Qalibaf’s strong military credentials are expected to win over hardline candidates who share his background. At age 19, he first served in the 1980-88 Iran-Iraq war and quickly rose through the ranks, becoming a Guards general within three years and eventually commander of its air force in 1998.

A year later, when a bloody crackdown on protesting students precipitated nationwide unrest and forced the national chief of police to resign, Khamenei appointed Qalibaf to the post.

To civil rights activists and reformers he is known as someone who crushed protests and personally beat demonstrators in 1999, and also played an active role in repressing unrest in 2003.

Qalibaf was among a group of Guards commanders who sent a letter to then-president Mohammad Khatami, a reformist, threatening a coup unless he moved to end demonstrations.

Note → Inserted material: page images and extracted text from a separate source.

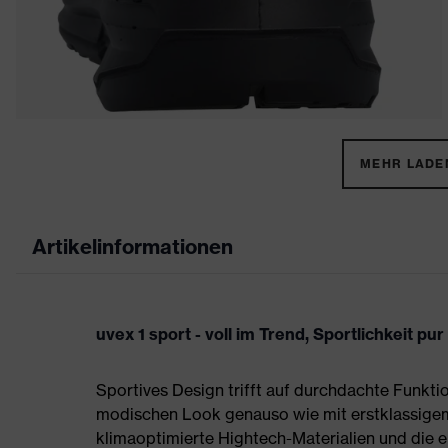
MEHR LADEN
Artikelinformationen
uvex 1 sport - voll im Trend, Sportlichkeit pur
Sportives Design trifft auf durchdachte Funktio
modischen Look genauso wie mit erstklassigem
klimaoptimierte Hightech-Materialien und die e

In 2009, Qalibaf took credit as Tehran mayor for helping suppress months of bloody unrest that rocked the establishment after a presidential vote that opposition candidates said was rigged to secure Ahmadinejad’s re-election.

Qalibaf has however sometimes upset his anti-Western hardline backers.

He ran a flashy campaign in the 2005 presidential race, wearing a Western-style white linen suit and calling himself a “Hezbollahi Reza Shah” in reference to the father of Iran’s shah, who was toppled in the 1979 Islamic revolution.